Throughout this chapter, you’ve seen how to do a pretty wide range of tasks with CouchDB, from performing basic CRUD operations to building views out of mapreduce functions. You saw how to watch for changes, and you explored how to develop nonblocking event-driven client applications. Finally, you learned how to perform ad-hoc replication between databases and how to detect and resolve conflicts. Despite all of this content, there’s still a lot we didn’t cover, but now it’s time to wrap things up before heading off to our next database.

CouchDB’s Strengths

CouchDB is a robust and stable member of the NoSQL community. Built on the philosophy that networks are unreliable and hardware failure is imminent, CouchDB offers a heartily decentralized approach to data storage. Small enough to live in your smartphone and big enough to support the enterprise, CouchDB affords a variety of deployment situations.

CouchDB’s Weaknesses

Of course, CouchDB isn’t well suited for everything. CouchDB’s mapreduce-based views, while novel, can’t perform all the fancy data slicing you’d expect from a relational database. In fact, you shouldn’t be running ad-hoc queries at all in production. As with many other NoSQL databases, CouchDB always works best when you have a very good sense of what you’re going to need in advance. In some databases, that means knowing the key or “address” of an object; in CouchDB, that means knowing all of your queries in advance. If your use case doesn’t allow for that kind of foreknowledge, then you may want to look elsewhere.

Parting Thoughts

CouchDB’s attention to robustness in the face of uncertainty makes it a great choice if your system must stand up to the harsh realities of the wild Internet. By leveraging standard “webisms” like HTTP/REST and JSON, CouchDB fits in easily wherever web technologies are prevalent, which is increasingly everywhere. Inside the walled garden of a datacenter, CouchDB can still make sense if you commit to managing conflicts when they arise or if you utilize some more recently added clustering features.

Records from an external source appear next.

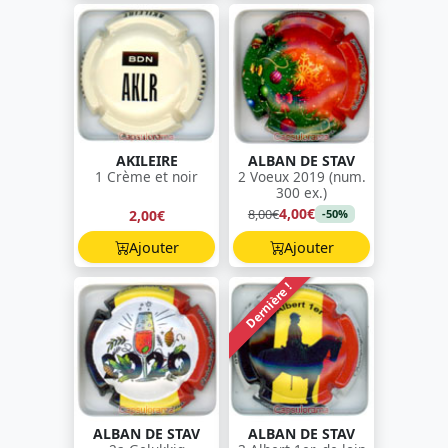
AKILEIRE
ALBAN DE STAV
1 Crème et noir
2 Voeux 2019 (num.
300 ex.)
4,00€
8,00€
2,00€
-50%
Ajouter
Ajouter
Dernière !
ALBAN DE STAV
ALBAN DE STAV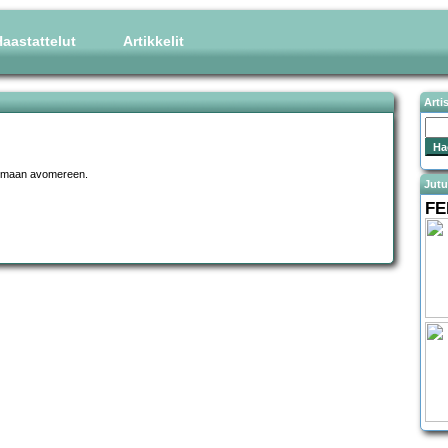
aastattelut
Artikkelit
Arti
tummaan avomereen.
Jutu
FE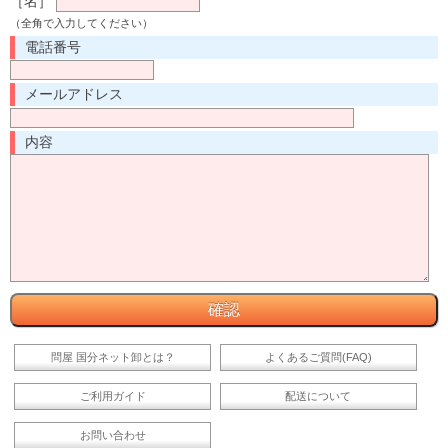
［名］
（全角で入力してください）
電話番号
メールアドレス
内容
問屋 国分ネット卸とは？
よくあるご質問(FAQ)
ご利用ガイド
配送について
お問い合わせ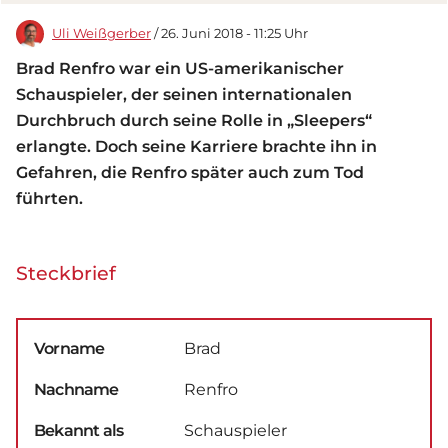
Uli Weißgerber
/ 26. Juni 2018 - 11:25 Uhr
Brad Renfro war ein US-amerikanischer
Schauspieler, der seinen internationalen
Durchbruch durch seine Rolle in „Sleepers“
erlangte. Doch seine Karriere brachte ihn in
Gefahren, die Renfro später auch zum Tod
führten.
Steckbrief
Vorname
Brad
Nachname
Renfro
Bekannt als
Schauspieler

There are plenty of other features that make CouchDB unique and special that we didn’t have time to cover. A short list would include ease of backups, binary attachments to documents, and CouchApps, a system for developing and deploying web apps directly through CouchDB with no other middleware. Having said that, we hope we’ve provided enough of an overview to whet your appetite for more. Try CouchDB for your next data-driven web app; you won’t be disappointed!